Lincoln in Philadelphia

May 2015

Saturday, May 2nd

The Philadelphia Map Publishing Industry

An archivist with the National Archives in Philadelphia gives the results of his extensive and in-depth research on Philadelphia maps, street names, and history, giving the audience a preview of a manuscript in preparation which will focus on map publishing in Philadelphia in the 19th century.
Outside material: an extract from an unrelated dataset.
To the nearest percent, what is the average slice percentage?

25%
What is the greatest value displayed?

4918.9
The Athenaeum of Philadelphia
219 S. 6th Street
1:30 p.m.

June 2015

Thursday - Sunday, June 25th - 28th

Tall Ships in the Harbor

Some of the great sailing ships of the world pay a visit to the Philadelphia and Camden waterfronts for the weekend. Featured vessels include France's L'Hermione, a replica of the 145-foot-long Concorde-class frigate that carried General Lafayette to the United States in 1780, and the Coast Guard's Barque Eagle, a three-masted tall ship boasting 21,350 square feet of sail and a full 295 feet of length from bowsprit to stern.
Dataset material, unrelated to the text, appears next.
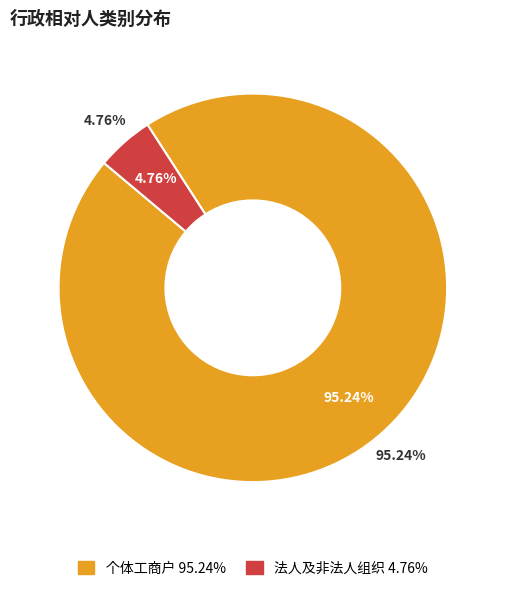

Is it true that 个体工商户 is 87% of the pie?

False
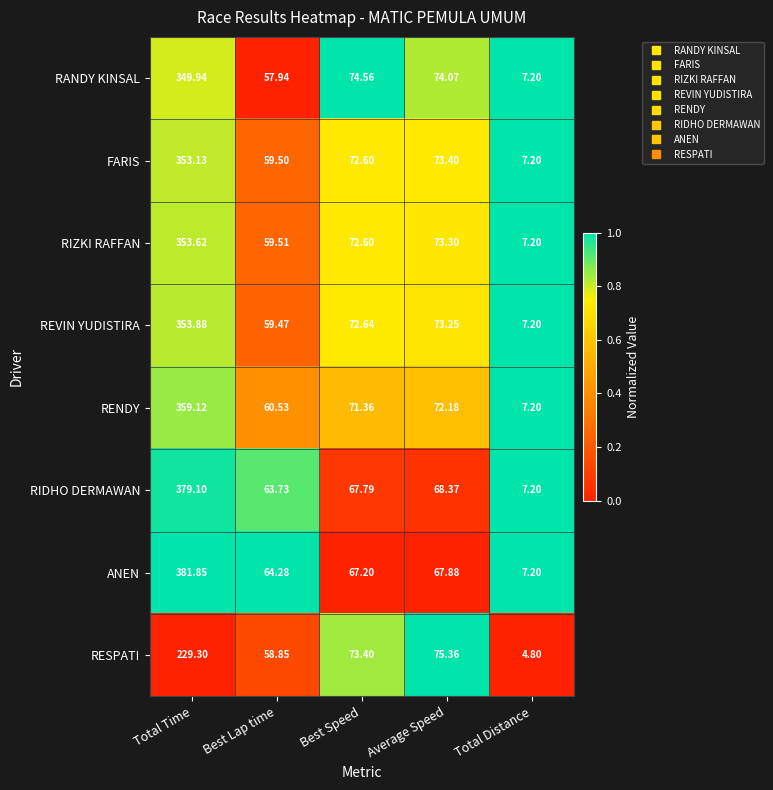

At which category does the chart reach its peak across all series?

Total Time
Independence Seaport Museum
Penn's Landing, Columbus Blvd & Walnut St.
Tall Ships

Ongoing Events and Outdoor Activities

Now thru December 2017

Constituting Liberty

Opening on Bill of Rights Day (December 15th), 2014 and continuing through to almost the end of 2017, the National Constitution Center will be featuring the founding documents of our great republic. Starting with a first edition stone engraving of the Declaration of Independence, the exhibit includes a rare copy of the first public printing of the U.S. Constitution, and rounds it out with a special display of one of the 12 surviving copies of the Bill of Rights.
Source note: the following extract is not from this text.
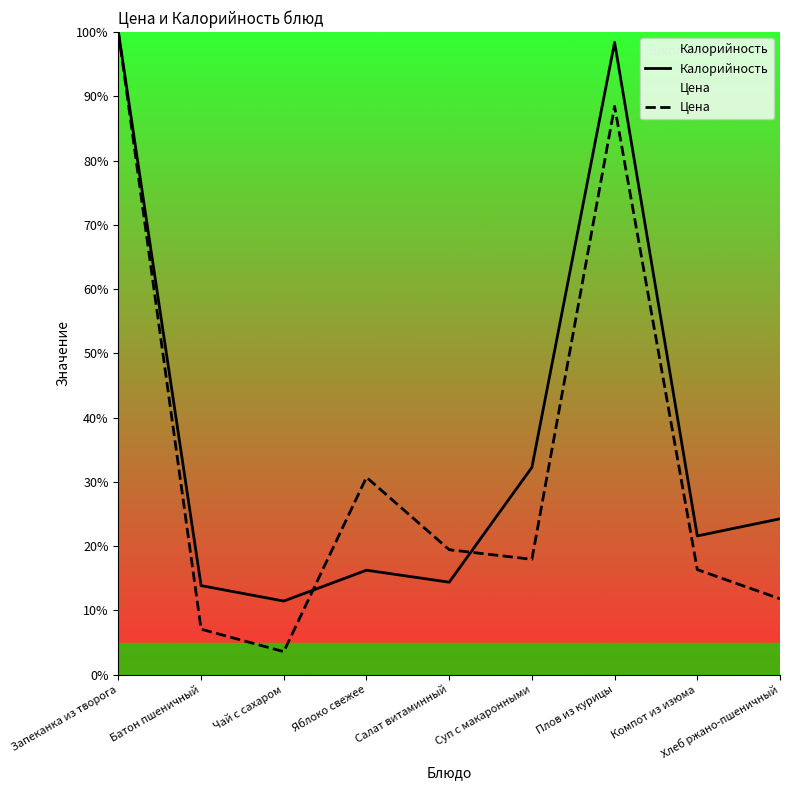

How many interior local valleys does the Калорийность series have?

3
National Constitution Center
525 Arch Street
Declaration, Constitution, and Bill of Rights


Outdoor History and After Hours Tours

Historic Philadelphia offers outdoor history tours, after hours events, and pub crawls. All of the details are on our Shows and Tours page.

Now Open

Radios Made in Philadelphia

Roy Shapiro, who was the general manager of KYW 1060 AM when it went to an all-news format, was more than a maker of radio history. He also collected it. His collection took the form of vintage radios, specifically those made in and around the Philadelphia area. Thirteen of these radios, made in the 1930's and 1940's make up the collection, which shows the city's leading role in the rise of, and the "Golden Age" of, radio in America.